■ TRABAJO REQUERIDO
A – Cita literalmente la parte de la entrevista con Juan Pablo Escobar que va entre "Declararle la paz" y "de su progenitor.", ambos incluidos.
B – Según la entrevista con Juan Pablo Escobar, ¿qué nombre tuvo que adoptar el autor a causa de la persecución que ha vivido?

■ FRAGMENTO DEL DOCUMENTO
--

Declararle la paz a las drogas
Entrevista con Juan Pablo Escobar*
Ariel
Ruiz Mondragón
Si
en su primer libro, Pablo Escobar, mi
padre (Planeta, 2014), Juan Pablo Escobar (Medellín, Colombia, 1977) relató
diversos episodios que vivió y conoció al lado del narcotraficante más célebre
de la historia, en su más reciente obra busca, mediante otros testimonios,
revelar fuentes y conexiones que hicieron posible su enorme poder económico,
político y militar. Sin embargo, también busca la comprensión y reconciliación
con varios personajes que fueron enemigos y víctimas de su progenitor.
El
autor (arquitecto y diseñador industrial que, por la persecución que ha vivido
durante más de dos décadas, tuvo que cambiar su nombre por el de Juan Sebastián
Marroquín Santos) conversó con Horizontum
a propósito de su libro Pablo Escobar in
fraganti. Lo que mi padre nunca me contó (México, Planeta, 2017), un
ejercicio de memoria y reconciliación.
Ariel Ruiz (AR): ¿Por qué hoy un
libro como el suyo, esta “contribución a la verdad y a la reparación simbólica
de quienes fueron afectados por los crímenes cometidos por Pablo Escobar”, como
usted escribe?

--

■ LÍNEAS EXTRAÍDAS
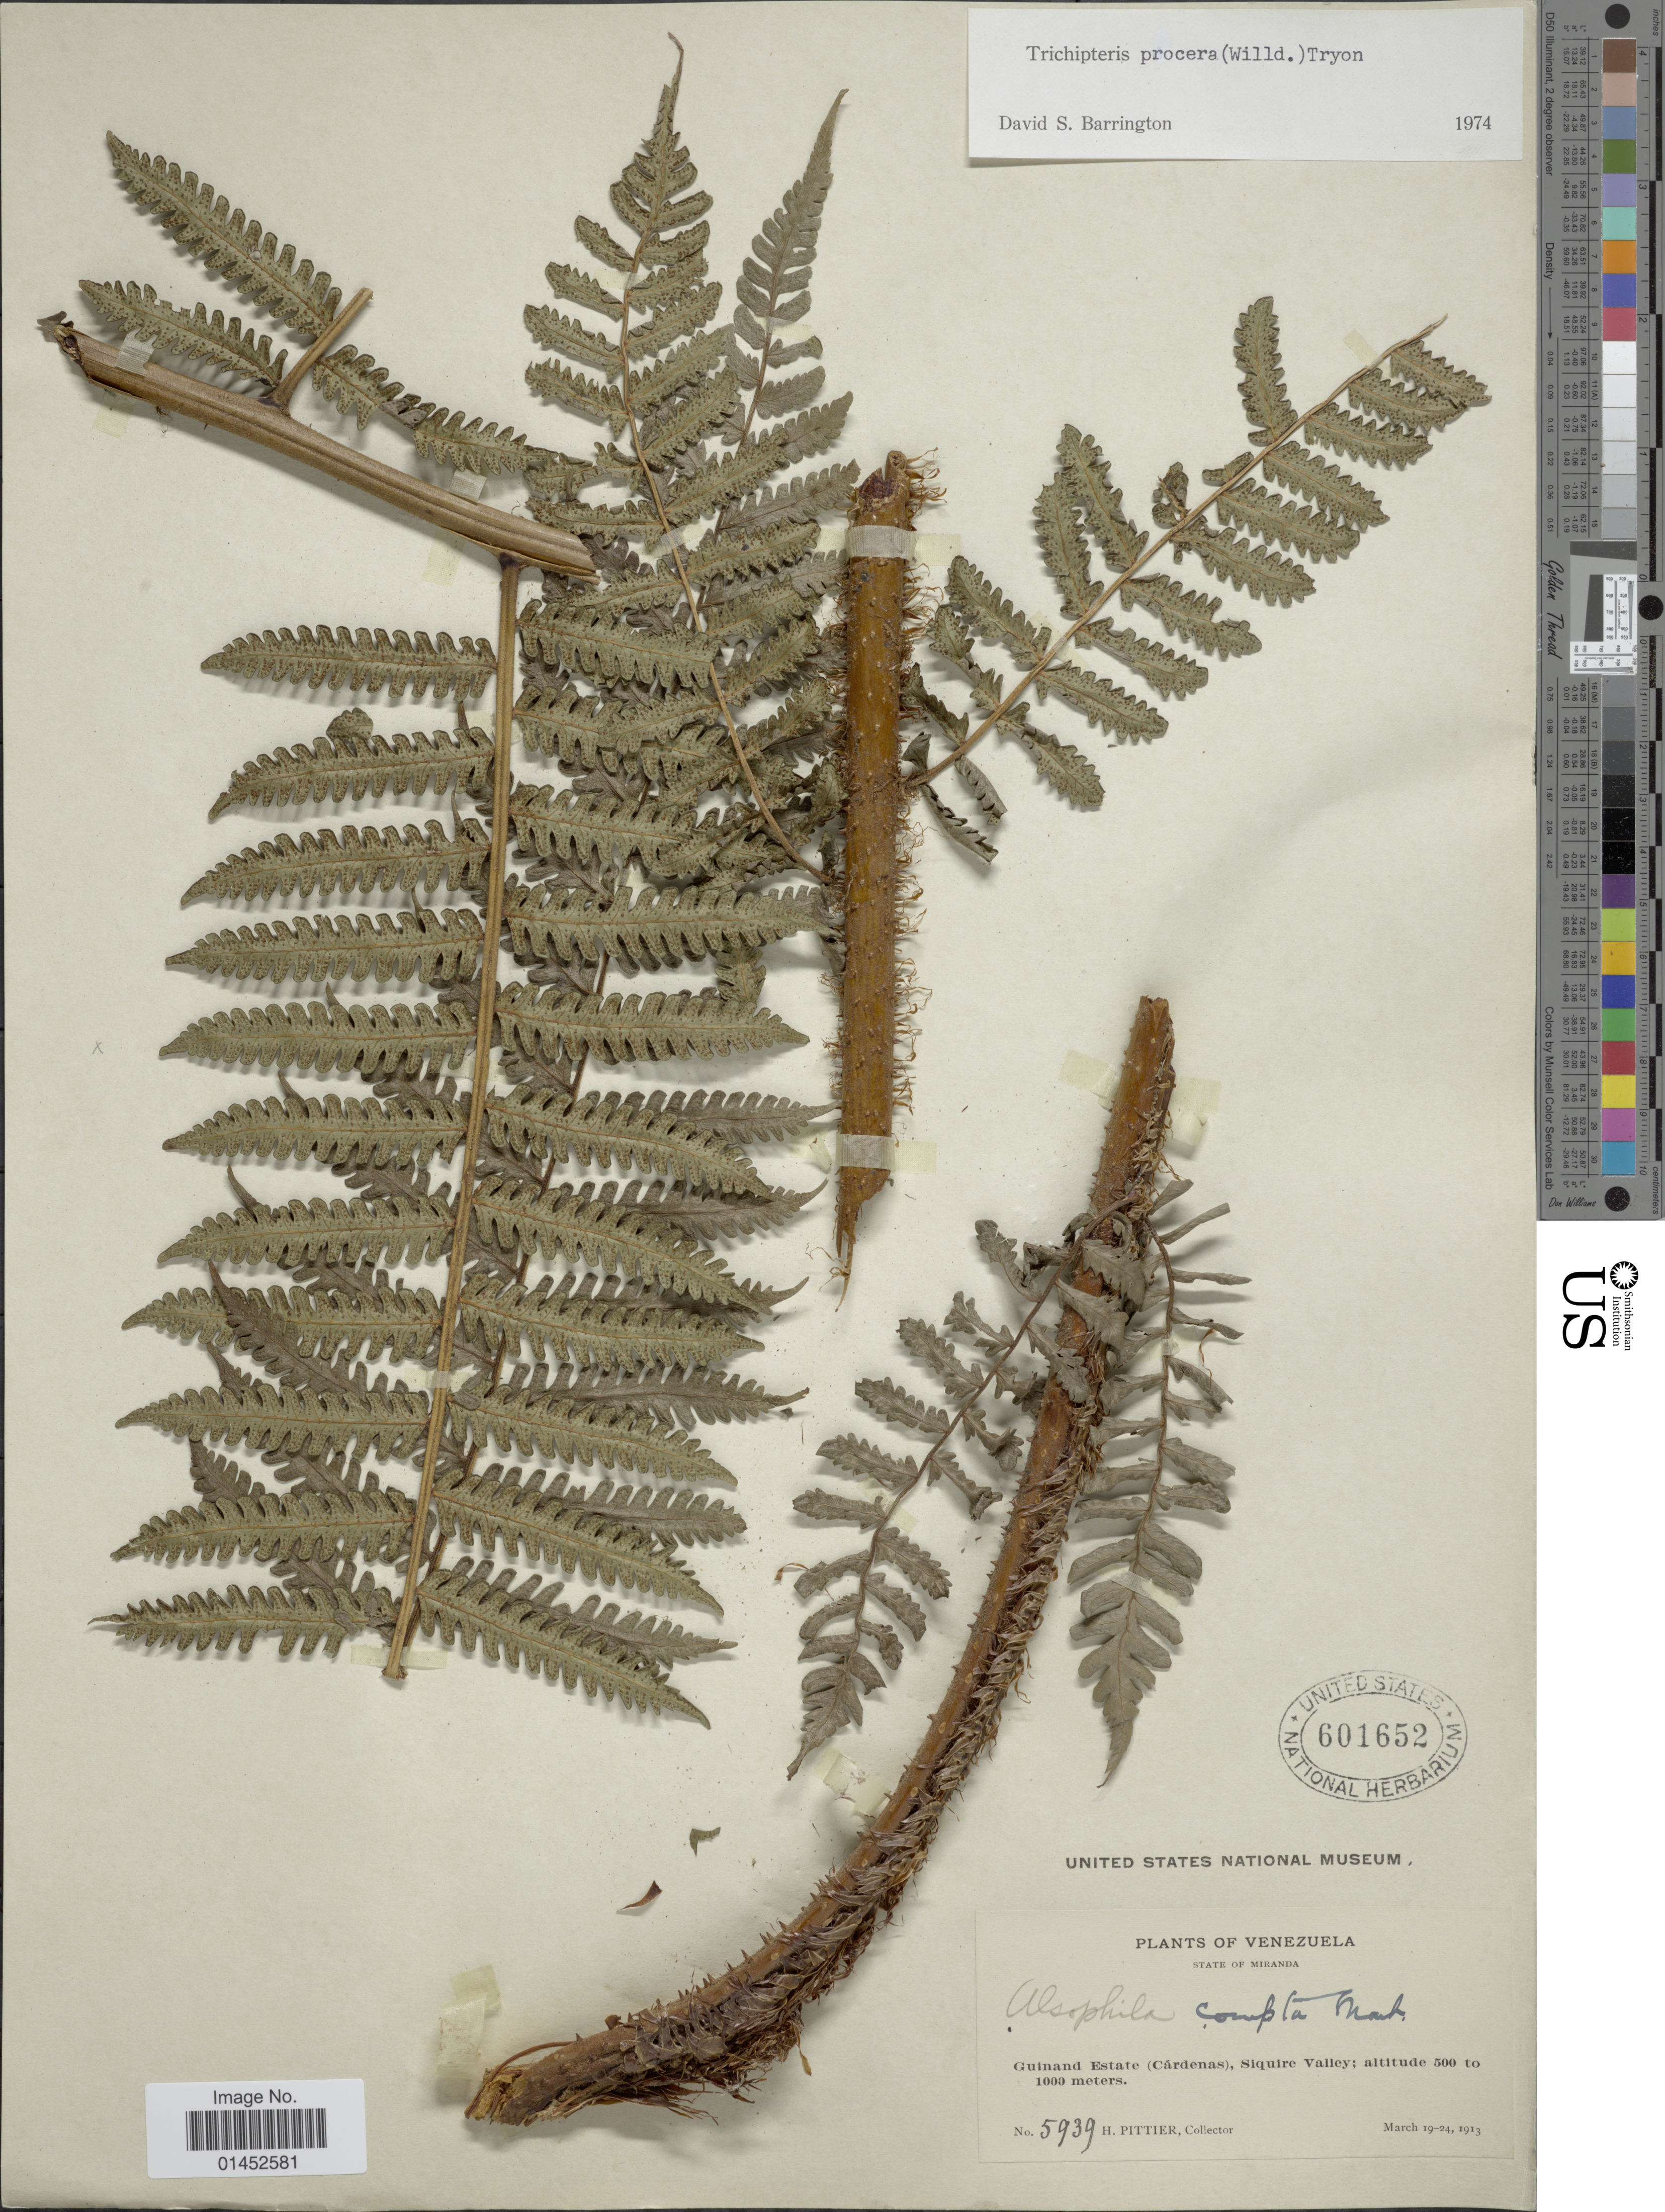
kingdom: Plantae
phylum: Tracheophyta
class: Polypodiopsida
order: Cyatheales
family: Cyatheaceae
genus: Cyathea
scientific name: Cyathea pungens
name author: (Willd.) Domin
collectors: H. F. Pittier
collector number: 5939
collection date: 1913-03-19/1913-03-24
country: Venezuela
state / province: Miranda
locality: Guinand Estate (Cárdenas), Siquire Valley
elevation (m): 500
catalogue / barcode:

--

■ RESPUESTAS ESCRITAS
A –
Declararle la paz a las drogas
Entrevista con Juan Pablo Escobar*
Ariel
Ruiz Mondragón
Si
en su primer libro, Pablo Escobar, mi
padre (Planeta, 2014), Juan Pablo Escobar (Medellín, Colombia, 1977) relató
diversos episodios que vivió y conoció al lado del narcotraficante más célebre
de la historia, en su más reciente obra busca, mediante otros testimonios,
revelar fuentes y conexiones que hicieron posible su enorme poder económico,
político y militar. Sin embargo, también busca la comprensión y reconciliación
con varios personajes que fueron enemigos y víctimas de su progenitor.

B – Juan Sebastián Marroquín Santos.